Chalke, who was only just beginning the work of Oasis in India, suggested that the completed hospital be given to the Emmanuel Hospital Association. The Association was already running a series of hospitals in the north of the country and Chalke believed it had the capacity and infrastructure to sustain the work that Oasis and GMTV had begun. The GM Priya hospital has subsequently grown and now specialises in AIDS and Cancer Care as well as neurological diseases and chronic illnesses.
Although Oasis has not built another hospital, it is now engaged in a variety of health care initiatives both in the UK and beyond.
In 2010 Oasis Youth Support, a youth violence intervention service, embedded into St Thomas’ Emergency Department, was set up under Chalke's leadership in partnership with senior hospital staff. OYS addresses the underlying issues surrounding the presentation of young people at the ED with violence-related injuries. It is designed to address psychosocial and environmental factors associated with the young people's attendance due to violence. The service provides a unique opportunity to engage vulnerable young people at a critical moment for change, often those who would not otherwise come to the attention of statutory services. It serves two London boroughs – Lambeth and Southwark – which have high levels of deprivation. It aims to reduce the number of young people returning to the Emergency Department as a result of violence, and to increase the ED's contribution towards a public health approach to violence in these areas.

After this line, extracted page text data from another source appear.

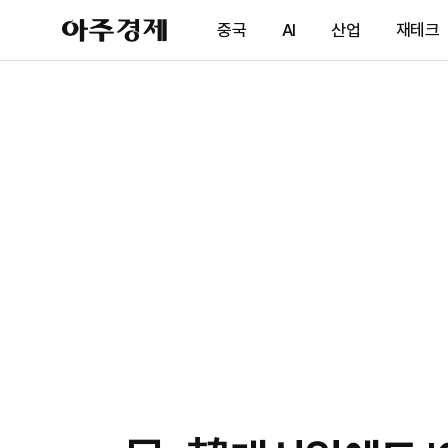
아
중국
AI
산업
재테크
주
경
제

In recent years Chalke's involvement in grassroots healthcare has naturally grown out of the wider work of community development Oasis is now doing in local communities around the UK and beyond. Following the 70th anniversary of the NHS in July 2018 he was asked to deliver a speech to senior NHS staff on the way forward in the development of community health and wellbeing, where he stated his view that, "Our problem is that we have medicalised health care, focusing our thinking, energy and funding too narrowly. What we call the National Health Service would be better labelled a National Sickness Service. It’s time to think differently and invest in the other pillars on which real health and wellbeing are built. Health is 3D – it is about body, mind and spirit. The NHS cannot solve the health problems of the UK alone. It is time to think more radically." Oasis has subsequently launched Oasis Community Health as a new element of its work in partnership with Guy's and St.Thomas’ Charitable Trust and Frimley Park NHS Trust.